Güncelleme Tarihi:
Almanya'da yaşayan göçmen kökenli çocuk ve gençlere her alanda eşit şans verilmesi talep edilirken, özellikle eğitim alanında yaşanan şans eşitsizliğinin giderilmesi için çaba gösterilmesi istendi.
Farklı kimlik, zenginliktir
"Çocuklar İçin Almanya Forumu" tarafından dün Berlin'de düzenlenen ve Alman İkinci Televizyonu Phönix'te canlı olarak yayınlanan "Biz de Almanya'yız, Göçmen Çocuklara Eşit Şans" adı altındaki programa katılan Türk ve diğer göçmen kökenli gençler, farklı kimlik, kültür ve dinin zenginlik olarak algınmasını istediler.

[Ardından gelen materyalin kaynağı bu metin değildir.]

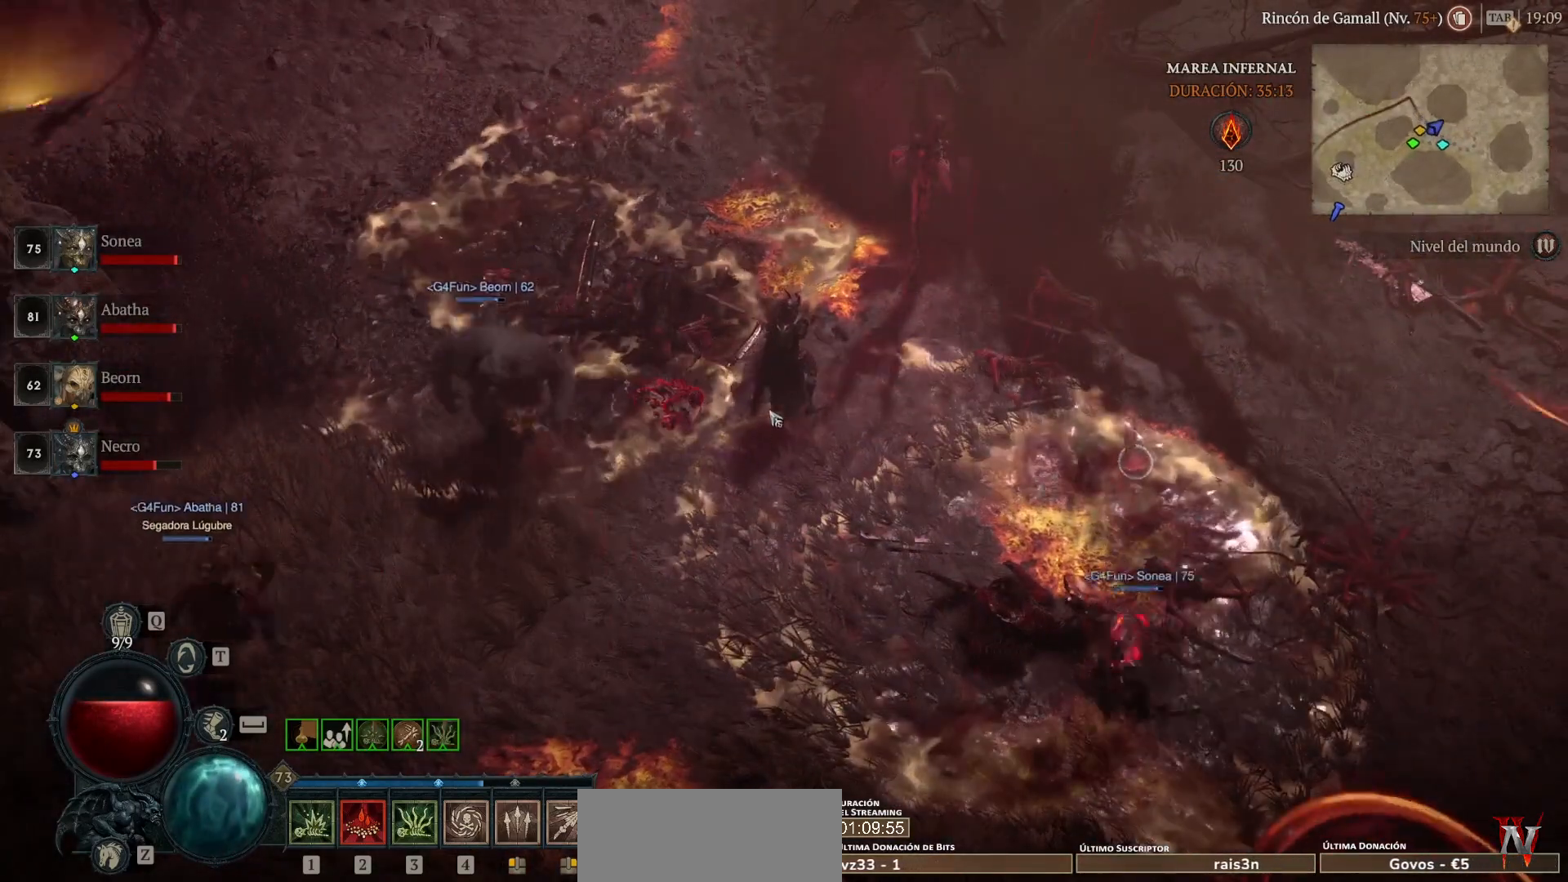
{"keys": [], "mouse": [], "events": []}
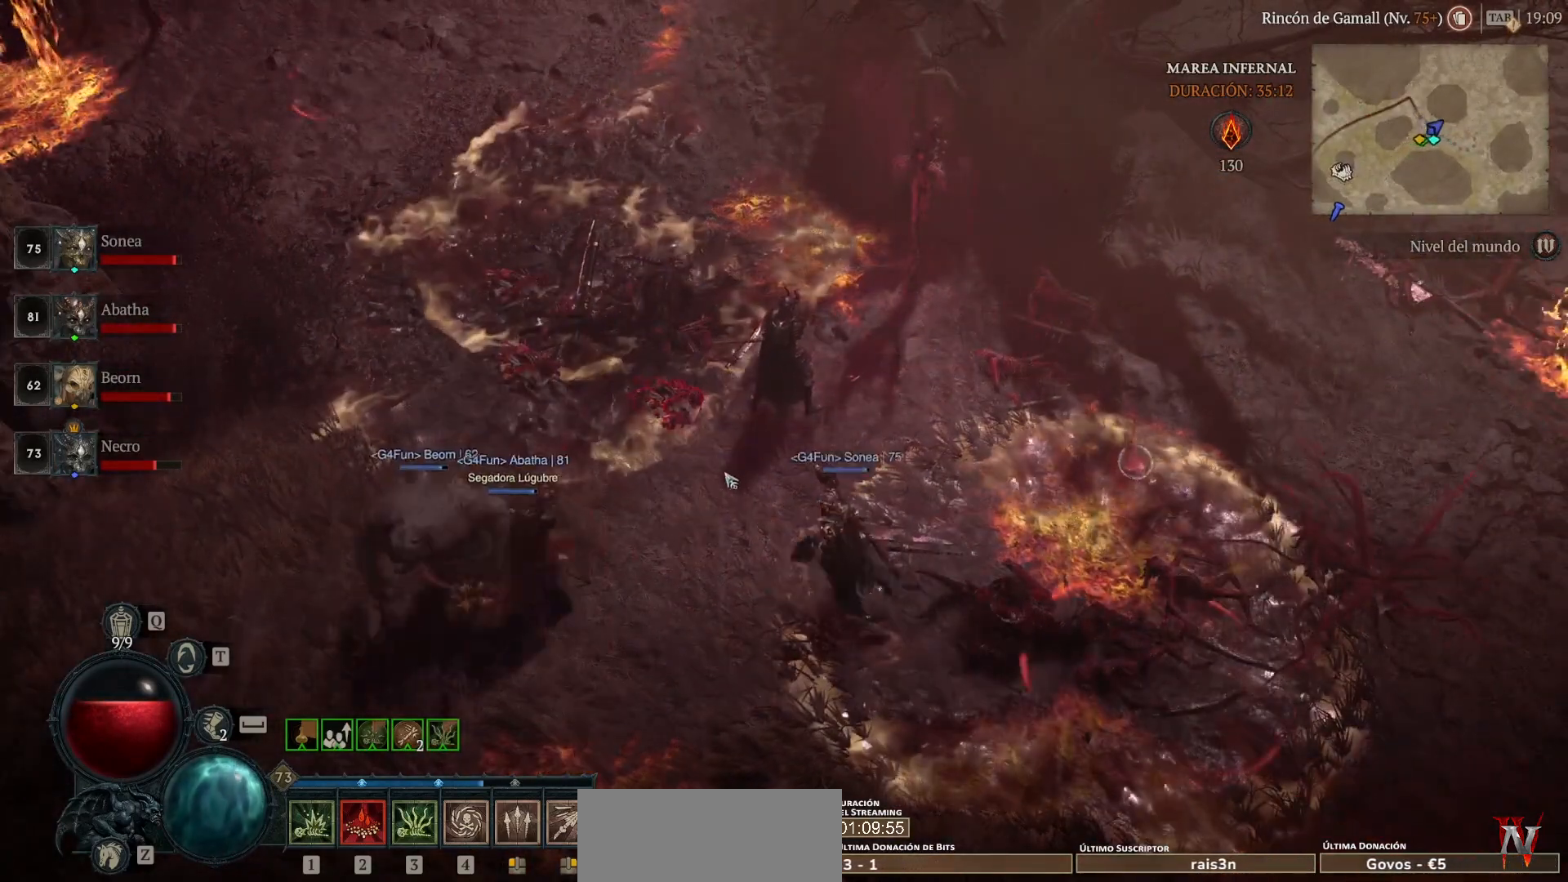
{"keys": [], "mouse": [], "events": []}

Muhabbet olarak tanınan müzisyen Murat Ersen, ülkede yaşayan Türklerin ve Türk kökenli insanların toplumdaki imajına olumlu katkıda bulunmak amacıyla oluşturulan "Deukische Generation"un (Alman-Türk Nesil) öncülüğünü yapan Aylin Selçuk, Neukölln'de orta öğrenim gören Selma Aydın ile lübnan kökenli Maria Süleyman, Rus kökenli Angelika Luft ve Yeşiller partisi Federal Meclis milletvekili Ekin Deligöz, özellikle okul öncesi eğitime ağırlık verilmesi gerektiğinin altını çizdiler.
Dışlamayalım, kazanalım
Kızlı erkekli Türk kökenli gençlerin toplum tarafından dışlandığına işaret eden Aylin Selçuk, "Bu dışlanma özellikle erkek Türk gençleri agresifleştiriyor. Bu insanları dışlama yerine onları topluma kazandırmak gerekiyor. Almanya'nın parlak beyinlere ihtiyacı var. İki dillilik zenginlik olarak algılanmalı ve bu gençlere sahip çıkılmalı" dedi.

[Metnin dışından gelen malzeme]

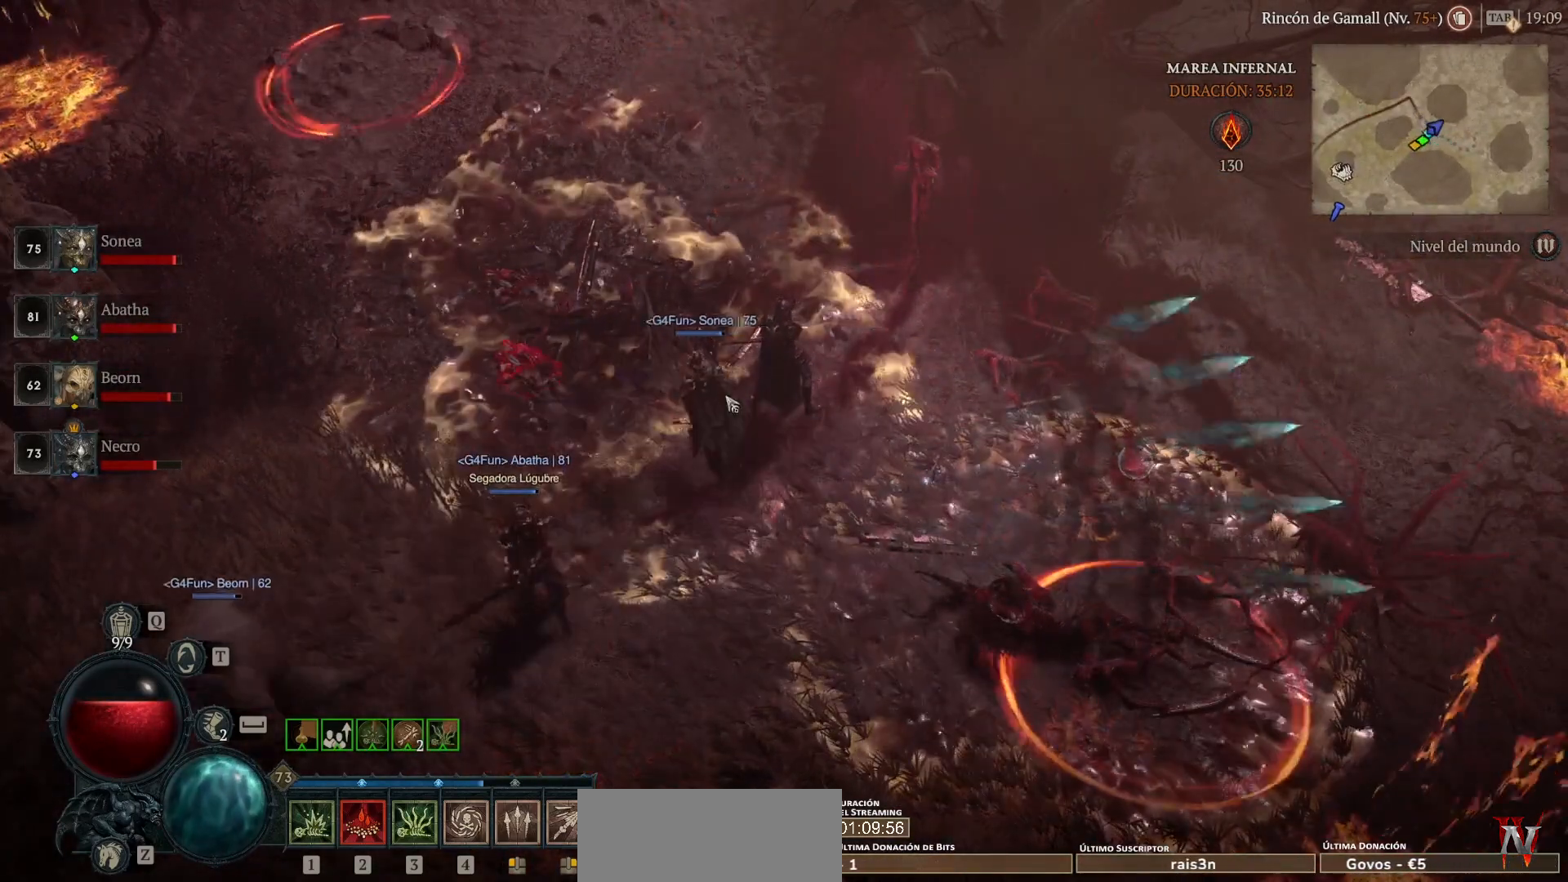
{"keys": [], "mouse": [], "events": []}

R'nBesk türü müzik yapan Muhabbet de kendisinin Köln'ün göçmenlerin yoğun olduğu bir kesiminde büyüdüğüne ve her türlü sorunu yaşadığını belirtirken, ebeveynlere çocuklarına sahip çıkma ve baştan itibaren destek verme çağrısında bulundu. Muhabbet, yerli-yabancı gençlerin buluşma yeri olan Gençlik Evleri'ne verilecek desteğin birlikte yaşamı olumlu yönde etkileyeceğini de söyledi.
Gelecek perspektifi
8 yaşında Almanya'ya gelen ve lisedeyken "Bir yabancı Almanca'dan çok iyi not alamaz" diyerek öğretmenin kendisine 5 verdiğini söyleyen Türk kökenli Yeşiller Federal meclis Milletvekili Ekin Deligöz, "Gençlere gelecek perspektifi verilirse sorunların çoğu kendiliğinden ortadan kalkar" dedi.

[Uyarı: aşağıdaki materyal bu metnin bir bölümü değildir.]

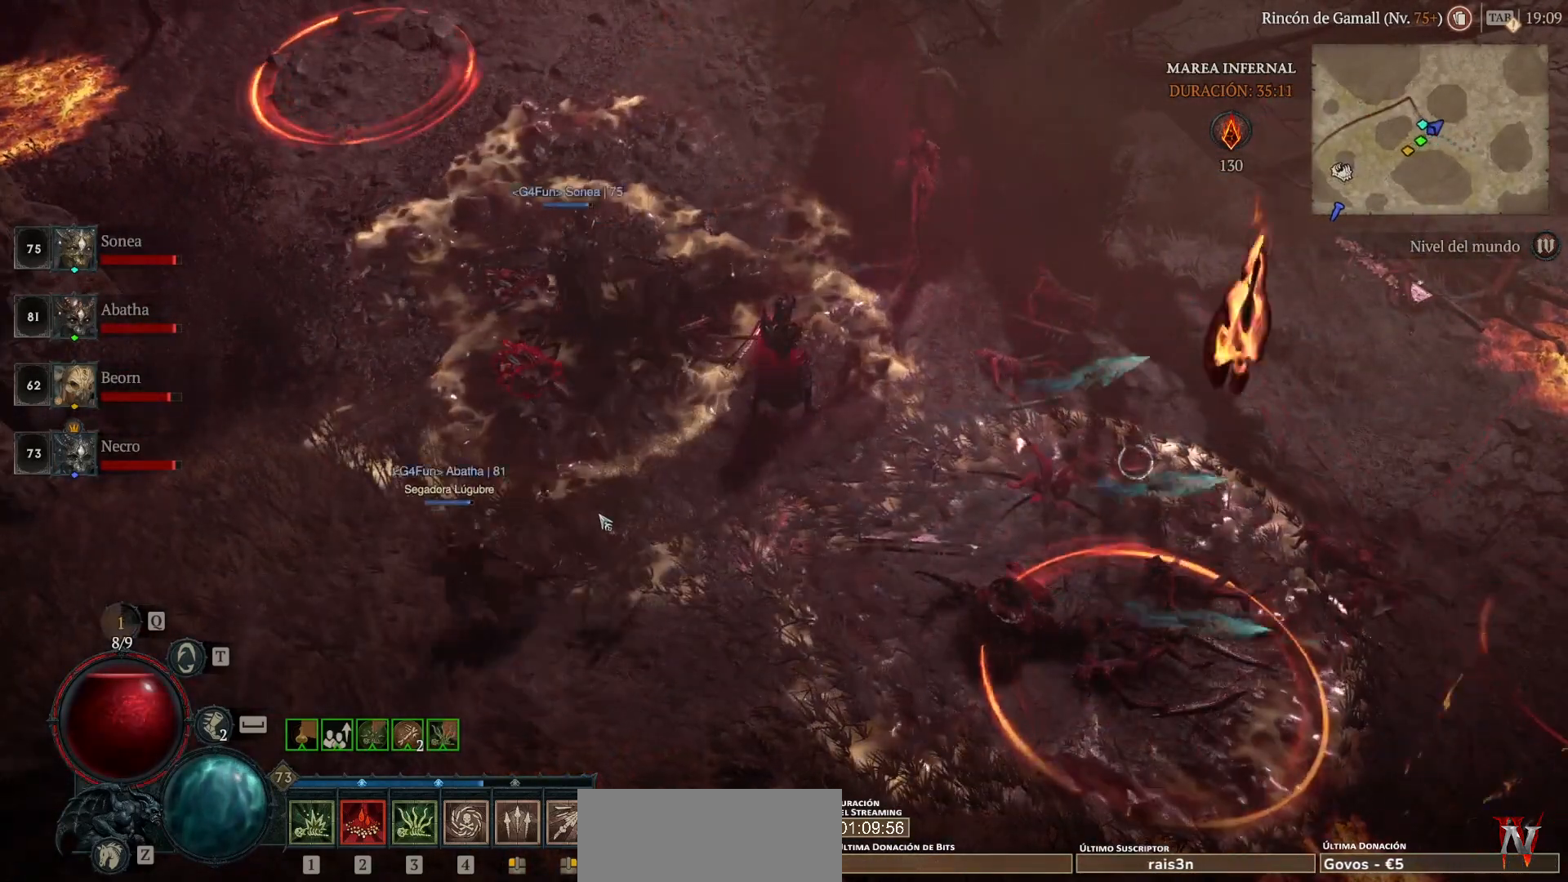
{"keys": [], "mouse": [], "events": []}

Deligöz, çocuklarının başarısı için ebeveynlere de önemli görevler düştüğüne işaret ederken, tam gün okul sayısının artırılması ve meslek eğitim yeri arayanların elinin boş dönmemesinin sorunları önemli ölçüde azaltacağına da dikkat çekti. "Kaybedecek tek çocuğmuz yok" diyen Ekin Deligöz, hem ailelerin hem de devletin çocuklara yatırım yapmasının kaçınılmaz olduğunu da dile getirdi.
Federal İçişleri Bakanı Wolfgang Schaeuble de sayıları 15.3 milyona ulaşan göçmen kökenlilerin de İslam'ın da artık Almanya'nın bir parçası olduğunun altını çizerken, "Biz Almanya'yı da Almanya'nın geleceğini de bu insanlarla birlikte şekillendirmek istiyoruz" dedi.
Daha önceki dönemlerde uyum konusunda hatalar yapıldığını, ancak suçlamalarla hiçbir yere varılamayacağını ve bunun katkısı da olmayacağını söyleyen Schaeuble, okul öncesi çocukların iyi derecede Almanca öğrenmelerine ağırlık verilmesinin şart olduğunu da belirtti.
Yabancı düşmanı, aşırı sağcı Almanya Nasyonal Demokrat Parti'nin (NPD) yasaklanması tartışmalarına da değinen Schaeuble, "Yasaklama başvurusunun başarısız sonuçlanması daha kötü olur. Bu parti yasaklandı diye sağ düşünce yok olup gitmez. Biz aşırı sağ düşüncenin yok olması için çaba gösterip uygun politikalar üretmeliyiz" dedi.